A petition for the minute of silence is presented to reporters by Ankie Spitzer and Ilana Romano in London July 25, 2012.
Credits: REUTERS/Damir Sagolj
It's that time again. Every four years we have it, and it's always worth the wait.
Yes, time for boring old hacks to write dull, dull, horribly dull and predictable columns about how the Olympics are commercial, uninteresting, and just a way for rich countries to lord it over poor ones. And the gold medal goes to? None of them, because they're all runners-up in the game of journalism.
Yes, of course the Olympics are too commercial. Just like Christmas, Lourdes, love and life are too commercial. Uninteresting? Not true actually. If anything the Games are more gripping now than ever before, with more countries and cultures competing and high standards of achievement.

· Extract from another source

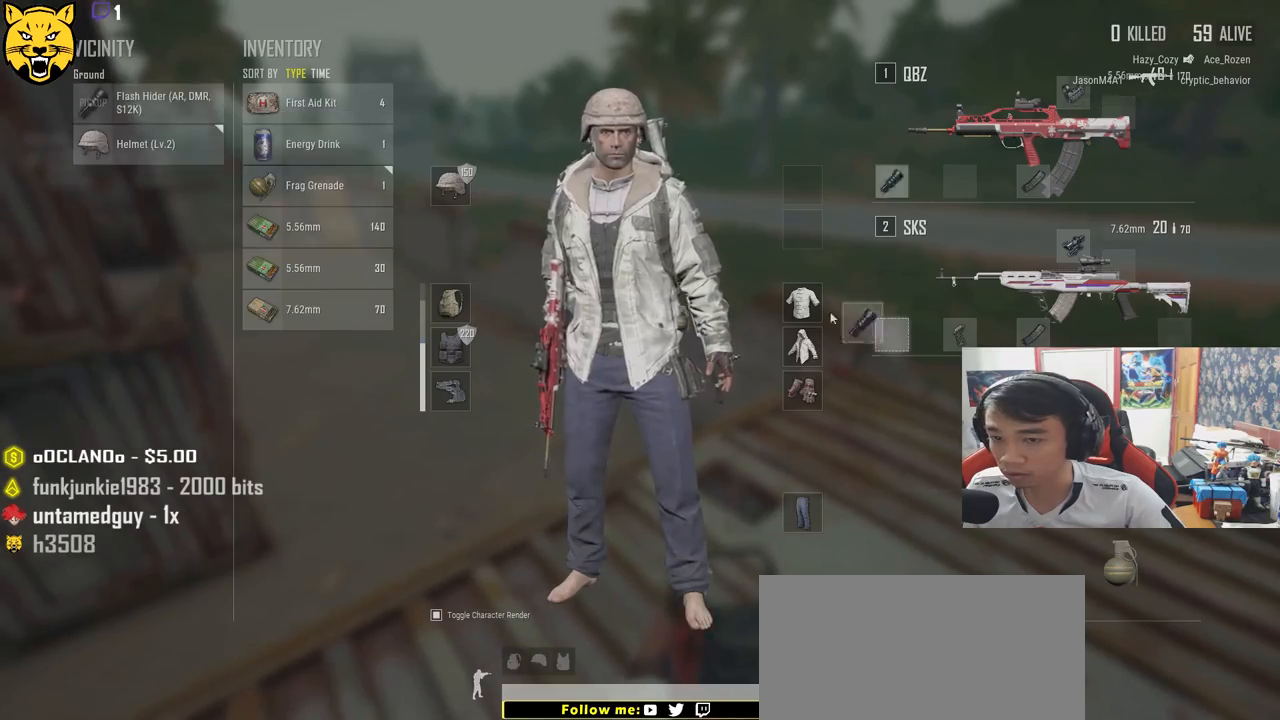
{"keys": ["d", "tab", "w"], "mouse": [], "events": [[17, "mouse_left", "up"], [134, "w", "down"], [184, "tab", "down"], [284, "d", "down"], [300, "tab", "up"], [434, "tab", "down"]]}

Wealthy nations always dominating? This is painfully inaccurate. The most populous nations - India for example - don't do well, but that's largely because other sports such as cricket are so enormously dominant. Similarly, many of the Islamic countries do not encourage Olympic sports for men, and positively forbid them for women.

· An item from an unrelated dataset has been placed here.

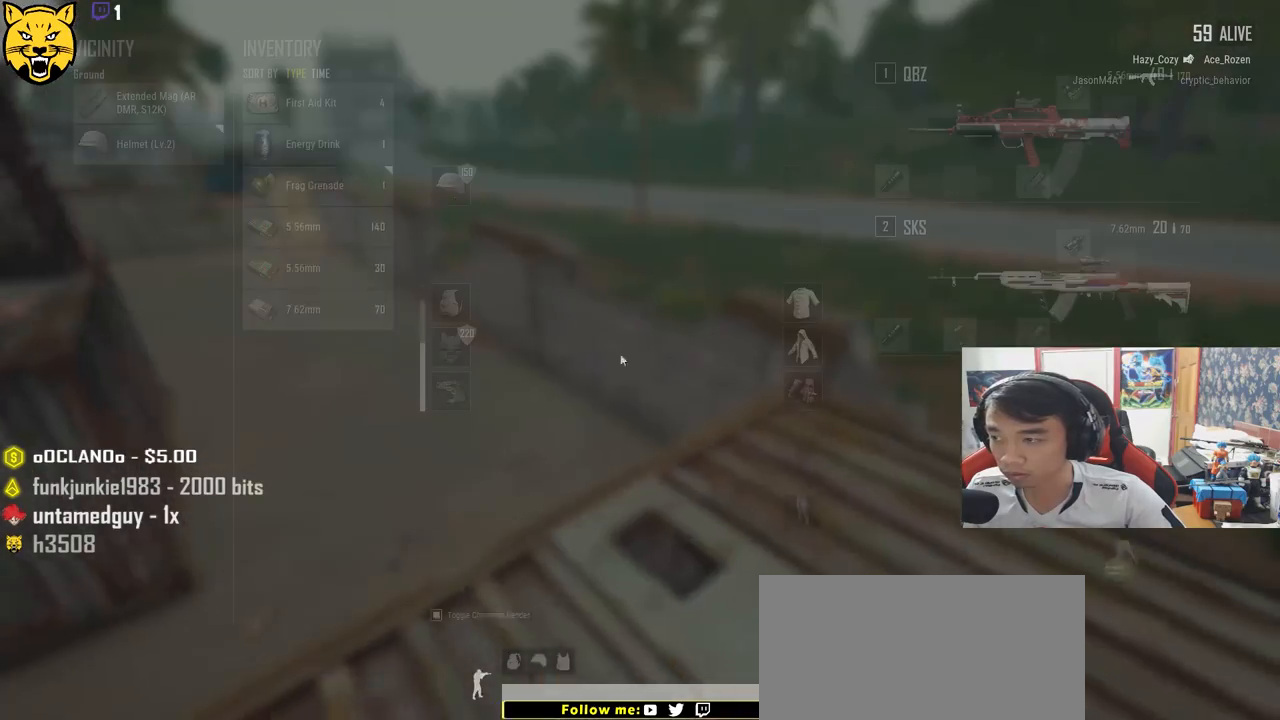
{"keys": ["s"], "mouse": [], "events": [[17, "tab", "up"], [100, "d", "up"], [100, "w", "up"], [217, "a", "down"], [450, "a", "up"], [450, "s", "down"]]}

But the argument simply doesn't hold. Kenya, Ethiopia, Cuba, Jamaica, Bulgaria, Greece all excel. In terms of size, Australia has a tiny population compared to its medal haul. Stories abound of athletes who have trained with hardly any public support and gone on to win medals.
Outside of the packaging, it's not so different from the Games that saw Jesse Owens or Harold Abrahams overcome racism or for that matter the one that saw athletes salute Hitler.

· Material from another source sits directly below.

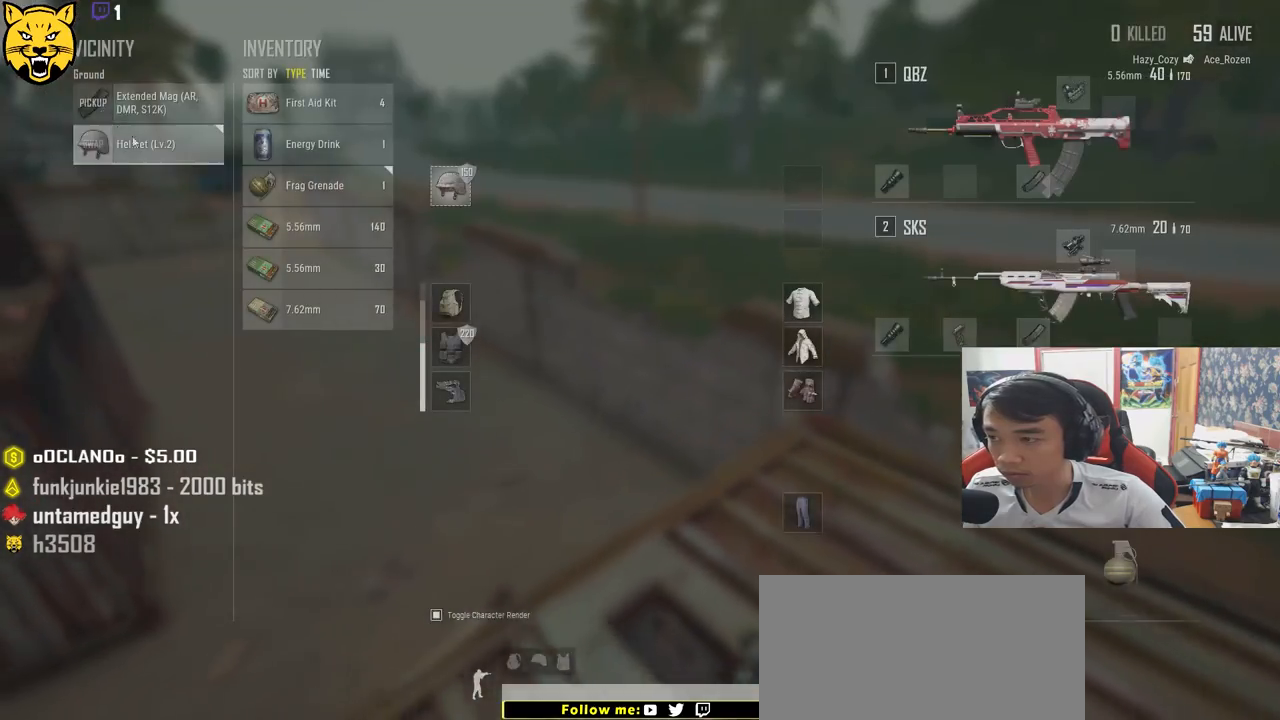
{"keys": ["d"], "mouse": [], "events": [[67, "tab", "down"], [134, "tab", "up"], [234, "s", "up"], [284, "d", "down"]]}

And here is a precedent that should grab our attention. In 1936 in Berlin, the Nazi leader was celebrated. In 1972, other Jew-haters - Palestinian terrorists - murdered Israeli athletes. Now, 40 years later, the families and supporters of those slaughtered Olympic athletes asked for a minute's silence to remember, in an apolitical manner, athletes no longer with us.
When the death of obscure sporting bureaucrats leads to the wearing of black armbands, and the most tenuous passing produces pauses for remembrance, it is truly shocking that the Olympic authorities have refused to allow a mere 60 seconds to commemorate those 11 innocent men murdered merely because of their race and nation.
The reasons are, of course, obvious. So are the reasons that Israel is forced to compete in European rather than Asian tournaments, that Arab countries and Iran are not expelled from sports bodies when they refuse to compete with Israel. The financial power of the Islamic bloc. The Muslim countries objected to the minute of silence, threatened all sorts of repercussions if it proceeded, and the result was submission.
German, Canadian, Australian, British and other parliaments have called for the minute of respect, numerous leading athletes have echoed the demand, but it didn't happen. Nations that prevent basic human rights and reject notions of equality now tell the civilized world how to behave.
Which brings us back to Berlin in 1936. Non-German athletes were advised by their handlers to give the Nazi salute and to not rock the boat because otherwise the Germans would cause all sorts of trouble. To their eternal disgrace, many of them acquiesced. Today we are ashamed of them; one wonders how we will remember those who gave in to another form of fascism.